Susan Moran

Personal information
- Born: 17 January 1980 (age 45) Ireland
- Listed height: 6 ft 1 in (1.85 m)

Career information
- High school: Sacred Heart School (Tullamore, County Offaly, Ireland)
- College: Saint Joseph's (1998–2002)
- Position: Forward

Career history

Coaching
- 2003–2012: Saint Joseph's (assistant)
- 2012–2018: Saint Joseph's (associate HC)

Career highlights
- Atlantic 10 Player of the Year (2002); Basketball Ireland Hall of Fame (2019);

= Susan Moran (basketball) =

Irish former women's basketball player

Susan Maria Moran (born January 1980) is a former Irish basketball player. As of 2015, she was a coach with the Saint Joseph's Hawks women's basketball team. Moran, who was inducted into the Philadelphia Big 5 and Basketball Ireland "halls of fame" in 2009 and 2019 respectively, has been described by John Riordan of the Irish Examiner as "probably the greatest female basketballer Ireland has produced".

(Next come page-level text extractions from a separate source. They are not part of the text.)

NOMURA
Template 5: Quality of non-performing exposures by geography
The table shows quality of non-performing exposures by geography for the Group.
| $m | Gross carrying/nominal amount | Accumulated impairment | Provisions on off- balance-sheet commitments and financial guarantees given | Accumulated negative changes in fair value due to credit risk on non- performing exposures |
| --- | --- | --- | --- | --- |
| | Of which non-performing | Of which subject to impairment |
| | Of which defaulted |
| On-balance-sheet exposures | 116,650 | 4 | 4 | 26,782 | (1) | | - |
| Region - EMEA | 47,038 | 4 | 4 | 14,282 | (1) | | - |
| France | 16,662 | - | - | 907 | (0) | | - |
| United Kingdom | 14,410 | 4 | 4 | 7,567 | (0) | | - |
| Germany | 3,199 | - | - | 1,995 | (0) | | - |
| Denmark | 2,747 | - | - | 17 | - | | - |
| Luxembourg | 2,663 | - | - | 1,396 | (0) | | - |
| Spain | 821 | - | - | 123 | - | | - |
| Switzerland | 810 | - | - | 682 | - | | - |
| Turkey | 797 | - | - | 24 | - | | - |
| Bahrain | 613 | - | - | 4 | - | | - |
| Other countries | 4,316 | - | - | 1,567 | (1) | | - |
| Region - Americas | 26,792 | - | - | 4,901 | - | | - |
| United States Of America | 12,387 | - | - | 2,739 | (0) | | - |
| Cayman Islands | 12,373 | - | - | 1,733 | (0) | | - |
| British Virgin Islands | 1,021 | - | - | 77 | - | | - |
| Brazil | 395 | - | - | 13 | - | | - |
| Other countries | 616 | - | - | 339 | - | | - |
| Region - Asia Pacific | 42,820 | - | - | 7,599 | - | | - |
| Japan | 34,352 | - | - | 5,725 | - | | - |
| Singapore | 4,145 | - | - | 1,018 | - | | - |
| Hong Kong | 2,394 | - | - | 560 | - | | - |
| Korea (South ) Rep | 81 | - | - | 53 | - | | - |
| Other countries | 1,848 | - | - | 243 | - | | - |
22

==Early life and education==
Originally from Kilbeggan, County Westmeath in Ireland, her father was a member of the Westmeath county football team in the 1960s. Later moving to Tullamore, County Offaly, Susan Moran attended Sacred Heart Secondary School in Tullamore, and led the school's basketball team to the national Under 19 School's Cup. In the 1998 finals, she scored a game-high of 52 points.

==College career==
Having been scouted by several US colleges, Moran was recruited in 1998 by St. Joseph's Philadelphia for their Division 1 NCAA basketball programme. In January 1999, she scored a career-high of 26 points for St. Joseph's in an NCAA game against the George Washington Revolutionaries.

During her four years at St. Joseph's, she led the team in both scoring and rebounding every year. In her final year, she was the fourth-highest scorer nationally within US college basketball, averaging 22.3 points.

By the time of her departure from St. Joseph's, in 2002, Moran was the "all-time leading scorer" at the college. St. Joseph's subsequently "retired" her jersey number. Having previously been named "Atlantic 10 Conference Player of the Year", she was inducted into the Philadelphia Big 5 "hall of fame" in 2009 and the St. Joseph's University "athletic hall of fame" in 2010.

==Professional career==
In 2002, Moran signed a free agent contract with New York Liberty in the Women's National Basketball Association (WNBA), and was placed on injured-reserve list. This made her the first (and as of 2025 the only) Irish-born player contracted by a WNBA team.

Moran subsequently played professionally in basketball leagues in Spain, Australia and New Zealand. In the latter two, she won each league's Most Valuable Player (MVP) award.

==International career==
Moran made her senior debut for the Ireland women's national basketball team at the age of 16. She played internationally in several competitions, including the World Student Games.

In 2019, Susan Moran was entered as a member of Basketball Ireland's Hall of Fame. Together with Siobhán Caffrey, Moran was one of the first two women inducted into the Hall of Fame.

==Coaching career==
As of 2015, Moran was an associate head coach at St. Joseph's Philadelphia, having been promoted to the role in 2012. Later known by her married name, Susan Lavin, she became director of player development at Saint Joseph's Philadelphia in 2019.